MESSAGE ON WORLD HEALTH DAY
7 April 2003
Healthy children are crucial to sustainable development. That is why this year's World Health Day carries the theme Shape the Future of Life: Healthy Environment for Children.
A child’s world is centred around the home, the school and the local community. These should be places where children can play, thrive and develop, and where they are protected from disease. But in reality, these are often places where children -- particularly children in poverty -- face multiple threats to their health. Common risks include unsafe drinking water, air pollution, poor housing, lack of hygiene and sanitation, as well as inadequate waste disposal.
Children are more vulnerable than adults to environmental hazards. Their capacity to absorb health hazards is still developing, and thus they are more susceptible to the effects of toxic chemicals and to germs as well as other pollutants. They are also more exposed to such risks, because they consume more food, air and water than adults do in proportion to their body weight -- and because they possess more natural curiosity but less knowledge and experience.
The only sustainable response is to make sure that children can live, learn and play in safe environments. This will not only save many lives; it will have positive consequences for economic development. It will prevent many children from being taken out of school due to chronic disease, and thus help society as a whole build the skill-base it needs for economic growth.

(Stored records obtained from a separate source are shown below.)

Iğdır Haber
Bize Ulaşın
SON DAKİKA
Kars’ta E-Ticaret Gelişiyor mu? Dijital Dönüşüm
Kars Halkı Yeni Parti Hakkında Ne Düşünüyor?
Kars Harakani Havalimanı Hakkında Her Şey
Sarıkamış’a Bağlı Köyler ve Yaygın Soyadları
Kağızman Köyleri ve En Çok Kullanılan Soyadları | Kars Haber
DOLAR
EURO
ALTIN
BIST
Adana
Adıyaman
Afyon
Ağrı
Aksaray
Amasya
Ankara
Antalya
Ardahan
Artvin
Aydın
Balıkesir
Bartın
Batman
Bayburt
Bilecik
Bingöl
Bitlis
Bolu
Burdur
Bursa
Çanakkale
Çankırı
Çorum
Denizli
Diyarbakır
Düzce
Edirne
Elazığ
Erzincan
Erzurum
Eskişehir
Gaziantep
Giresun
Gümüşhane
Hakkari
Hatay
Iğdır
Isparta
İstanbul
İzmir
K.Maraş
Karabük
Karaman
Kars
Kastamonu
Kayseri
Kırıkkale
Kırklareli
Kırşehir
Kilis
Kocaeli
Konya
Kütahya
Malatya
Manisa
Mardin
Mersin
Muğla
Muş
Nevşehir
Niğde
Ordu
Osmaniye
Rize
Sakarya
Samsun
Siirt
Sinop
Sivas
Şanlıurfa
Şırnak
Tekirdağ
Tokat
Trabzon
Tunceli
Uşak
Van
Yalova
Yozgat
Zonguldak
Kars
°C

That means we must build on the momentum generated by the Healthy Environments for Children Alliance, inaugurated at the World Summit on Sustainable Development in Johannesburg to mobilize knowledge, political will and resources for the reduction of environmental risks to children’s health. And it means recognizing that children are our future -- and that a future of sustainable development begins with safeguarding the health of every child. On this World Health Day, let us rededicate ourselves to that mission.